## Exercise task
Copy out every line in the listing below that contains the word "matches".
======== Records for this exercise ========
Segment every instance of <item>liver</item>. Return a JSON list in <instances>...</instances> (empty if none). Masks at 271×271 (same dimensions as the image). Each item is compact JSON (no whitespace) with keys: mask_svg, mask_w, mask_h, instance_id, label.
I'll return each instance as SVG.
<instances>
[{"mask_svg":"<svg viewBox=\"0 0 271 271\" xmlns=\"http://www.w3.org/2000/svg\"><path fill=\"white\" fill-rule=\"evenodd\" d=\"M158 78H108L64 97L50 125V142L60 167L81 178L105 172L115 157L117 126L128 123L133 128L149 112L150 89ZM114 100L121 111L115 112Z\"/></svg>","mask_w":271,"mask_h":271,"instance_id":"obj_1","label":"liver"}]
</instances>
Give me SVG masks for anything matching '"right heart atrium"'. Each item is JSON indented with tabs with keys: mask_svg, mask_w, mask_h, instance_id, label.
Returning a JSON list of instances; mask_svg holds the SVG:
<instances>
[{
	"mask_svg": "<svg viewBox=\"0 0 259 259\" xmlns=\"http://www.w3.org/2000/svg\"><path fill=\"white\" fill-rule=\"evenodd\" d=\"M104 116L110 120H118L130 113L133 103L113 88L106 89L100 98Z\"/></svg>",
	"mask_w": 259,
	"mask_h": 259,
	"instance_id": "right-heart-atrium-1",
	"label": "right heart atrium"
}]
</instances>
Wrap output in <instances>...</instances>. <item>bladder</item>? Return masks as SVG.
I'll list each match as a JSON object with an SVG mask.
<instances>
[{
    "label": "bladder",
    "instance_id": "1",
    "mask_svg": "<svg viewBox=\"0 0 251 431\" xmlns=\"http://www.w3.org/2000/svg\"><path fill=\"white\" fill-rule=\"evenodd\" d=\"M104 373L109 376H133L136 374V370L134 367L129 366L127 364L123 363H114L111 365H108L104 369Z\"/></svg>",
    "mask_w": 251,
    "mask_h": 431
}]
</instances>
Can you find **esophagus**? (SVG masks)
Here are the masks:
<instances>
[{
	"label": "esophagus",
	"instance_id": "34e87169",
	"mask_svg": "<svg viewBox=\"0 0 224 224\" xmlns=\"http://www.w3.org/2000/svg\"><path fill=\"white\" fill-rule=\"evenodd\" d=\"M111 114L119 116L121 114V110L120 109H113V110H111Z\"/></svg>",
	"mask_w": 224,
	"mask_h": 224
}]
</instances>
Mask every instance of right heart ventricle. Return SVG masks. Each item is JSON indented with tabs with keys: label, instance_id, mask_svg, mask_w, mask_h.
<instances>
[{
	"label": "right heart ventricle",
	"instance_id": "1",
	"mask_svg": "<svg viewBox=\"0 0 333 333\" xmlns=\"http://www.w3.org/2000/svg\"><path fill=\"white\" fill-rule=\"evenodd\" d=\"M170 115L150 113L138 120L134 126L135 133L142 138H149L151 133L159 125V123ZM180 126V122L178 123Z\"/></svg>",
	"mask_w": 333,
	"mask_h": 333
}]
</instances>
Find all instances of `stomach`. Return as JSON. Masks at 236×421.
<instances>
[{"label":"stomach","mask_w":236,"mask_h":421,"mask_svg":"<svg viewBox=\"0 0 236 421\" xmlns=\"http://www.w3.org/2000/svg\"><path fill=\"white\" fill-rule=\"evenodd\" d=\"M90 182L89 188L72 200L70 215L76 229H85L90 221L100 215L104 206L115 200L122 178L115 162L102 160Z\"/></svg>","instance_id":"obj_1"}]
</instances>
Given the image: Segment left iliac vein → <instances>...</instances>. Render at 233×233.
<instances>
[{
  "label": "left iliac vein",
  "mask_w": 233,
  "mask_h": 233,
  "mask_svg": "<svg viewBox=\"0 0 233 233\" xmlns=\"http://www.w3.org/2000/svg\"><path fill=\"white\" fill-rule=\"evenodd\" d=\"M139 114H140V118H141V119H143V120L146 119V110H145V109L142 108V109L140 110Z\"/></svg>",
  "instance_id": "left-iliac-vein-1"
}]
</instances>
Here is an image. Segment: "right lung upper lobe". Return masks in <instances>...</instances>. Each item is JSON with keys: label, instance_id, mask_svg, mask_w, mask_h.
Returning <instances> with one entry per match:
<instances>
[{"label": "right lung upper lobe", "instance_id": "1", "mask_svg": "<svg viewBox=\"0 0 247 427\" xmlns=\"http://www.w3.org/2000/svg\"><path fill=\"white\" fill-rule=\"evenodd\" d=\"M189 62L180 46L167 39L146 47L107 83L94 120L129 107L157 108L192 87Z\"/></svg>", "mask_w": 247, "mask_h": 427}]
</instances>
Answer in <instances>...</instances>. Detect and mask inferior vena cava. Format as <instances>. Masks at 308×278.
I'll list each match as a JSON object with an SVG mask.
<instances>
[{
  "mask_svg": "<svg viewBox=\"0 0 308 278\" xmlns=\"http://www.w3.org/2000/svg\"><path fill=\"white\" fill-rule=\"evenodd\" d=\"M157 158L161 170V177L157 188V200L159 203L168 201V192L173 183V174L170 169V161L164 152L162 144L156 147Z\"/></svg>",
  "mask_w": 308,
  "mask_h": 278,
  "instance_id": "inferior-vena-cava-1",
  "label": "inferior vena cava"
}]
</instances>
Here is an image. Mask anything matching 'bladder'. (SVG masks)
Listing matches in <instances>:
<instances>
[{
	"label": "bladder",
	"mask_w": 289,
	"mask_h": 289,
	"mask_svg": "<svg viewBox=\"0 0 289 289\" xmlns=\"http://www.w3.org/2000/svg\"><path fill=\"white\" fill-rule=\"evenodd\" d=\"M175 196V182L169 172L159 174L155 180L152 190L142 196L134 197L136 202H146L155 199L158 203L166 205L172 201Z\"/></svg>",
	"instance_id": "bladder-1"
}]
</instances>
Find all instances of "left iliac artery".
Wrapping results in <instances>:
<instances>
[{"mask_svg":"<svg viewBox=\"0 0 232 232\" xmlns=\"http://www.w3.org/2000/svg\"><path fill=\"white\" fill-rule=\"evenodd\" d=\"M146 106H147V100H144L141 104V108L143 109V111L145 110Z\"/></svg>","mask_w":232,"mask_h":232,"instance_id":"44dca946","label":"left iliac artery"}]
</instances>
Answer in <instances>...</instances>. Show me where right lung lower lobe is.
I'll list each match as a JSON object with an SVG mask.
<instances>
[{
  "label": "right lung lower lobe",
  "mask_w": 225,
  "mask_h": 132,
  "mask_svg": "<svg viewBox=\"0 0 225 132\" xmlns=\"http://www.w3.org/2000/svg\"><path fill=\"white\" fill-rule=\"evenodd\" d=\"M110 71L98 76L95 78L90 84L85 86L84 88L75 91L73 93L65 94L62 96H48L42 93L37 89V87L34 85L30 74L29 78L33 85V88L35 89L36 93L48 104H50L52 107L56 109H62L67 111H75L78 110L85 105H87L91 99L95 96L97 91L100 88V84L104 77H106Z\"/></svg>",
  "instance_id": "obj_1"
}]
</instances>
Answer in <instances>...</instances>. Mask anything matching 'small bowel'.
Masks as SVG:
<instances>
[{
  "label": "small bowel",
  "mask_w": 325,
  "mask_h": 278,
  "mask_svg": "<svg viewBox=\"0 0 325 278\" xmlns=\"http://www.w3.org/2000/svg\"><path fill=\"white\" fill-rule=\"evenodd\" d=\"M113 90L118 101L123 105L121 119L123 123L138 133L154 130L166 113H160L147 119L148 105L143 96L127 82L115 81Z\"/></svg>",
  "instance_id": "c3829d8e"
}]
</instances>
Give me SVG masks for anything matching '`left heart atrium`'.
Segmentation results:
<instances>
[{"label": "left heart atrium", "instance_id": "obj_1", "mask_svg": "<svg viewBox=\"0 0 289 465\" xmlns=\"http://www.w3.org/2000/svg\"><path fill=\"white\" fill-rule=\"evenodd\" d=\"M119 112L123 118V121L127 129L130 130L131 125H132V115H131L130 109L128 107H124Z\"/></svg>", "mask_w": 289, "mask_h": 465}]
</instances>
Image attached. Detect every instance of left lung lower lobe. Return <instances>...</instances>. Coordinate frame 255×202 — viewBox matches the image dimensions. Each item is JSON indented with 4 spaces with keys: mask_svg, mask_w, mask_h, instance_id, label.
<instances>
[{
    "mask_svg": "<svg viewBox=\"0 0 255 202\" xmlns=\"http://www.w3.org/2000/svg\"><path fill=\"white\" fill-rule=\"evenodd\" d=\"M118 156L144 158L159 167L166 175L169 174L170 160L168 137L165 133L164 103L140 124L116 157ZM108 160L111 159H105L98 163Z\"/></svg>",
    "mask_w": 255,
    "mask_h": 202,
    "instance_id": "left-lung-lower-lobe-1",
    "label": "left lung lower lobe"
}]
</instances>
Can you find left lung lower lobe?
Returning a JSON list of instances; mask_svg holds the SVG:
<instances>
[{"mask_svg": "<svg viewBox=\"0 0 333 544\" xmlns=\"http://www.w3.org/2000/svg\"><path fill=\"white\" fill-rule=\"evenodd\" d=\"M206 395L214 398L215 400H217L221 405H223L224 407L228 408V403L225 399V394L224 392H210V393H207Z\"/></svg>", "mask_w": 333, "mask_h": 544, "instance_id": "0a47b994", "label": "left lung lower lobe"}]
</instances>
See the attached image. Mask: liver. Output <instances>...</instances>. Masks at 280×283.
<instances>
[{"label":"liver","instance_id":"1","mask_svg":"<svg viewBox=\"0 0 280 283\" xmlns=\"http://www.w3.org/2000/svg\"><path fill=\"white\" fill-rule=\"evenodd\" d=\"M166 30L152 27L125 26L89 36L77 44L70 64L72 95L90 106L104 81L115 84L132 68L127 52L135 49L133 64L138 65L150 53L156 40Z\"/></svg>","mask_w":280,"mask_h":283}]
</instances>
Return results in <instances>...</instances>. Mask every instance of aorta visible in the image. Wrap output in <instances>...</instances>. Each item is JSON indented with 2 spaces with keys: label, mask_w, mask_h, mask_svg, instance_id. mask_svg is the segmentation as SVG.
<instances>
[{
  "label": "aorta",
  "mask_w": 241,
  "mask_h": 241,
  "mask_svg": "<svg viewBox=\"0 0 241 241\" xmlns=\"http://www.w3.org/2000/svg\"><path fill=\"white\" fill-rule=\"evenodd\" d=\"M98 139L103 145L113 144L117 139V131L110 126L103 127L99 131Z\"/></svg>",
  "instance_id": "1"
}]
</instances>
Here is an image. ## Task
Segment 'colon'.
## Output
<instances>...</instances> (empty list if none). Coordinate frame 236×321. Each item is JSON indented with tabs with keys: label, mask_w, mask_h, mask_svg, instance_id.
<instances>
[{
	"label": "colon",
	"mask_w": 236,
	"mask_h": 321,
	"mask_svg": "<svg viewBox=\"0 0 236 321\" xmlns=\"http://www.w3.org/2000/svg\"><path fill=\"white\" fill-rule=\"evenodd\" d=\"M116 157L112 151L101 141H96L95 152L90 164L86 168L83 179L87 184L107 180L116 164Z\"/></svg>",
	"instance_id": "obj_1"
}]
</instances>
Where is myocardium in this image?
========
## Result
Listing matches in <instances>:
Image attached. Detect every instance of left lung lower lobe. Return <instances>...</instances>. Coordinate frame 255×202 — viewBox matches the image dimensions. Each item is JSON indented with 4 spaces with keys: mask_svg, mask_w, mask_h, instance_id, label.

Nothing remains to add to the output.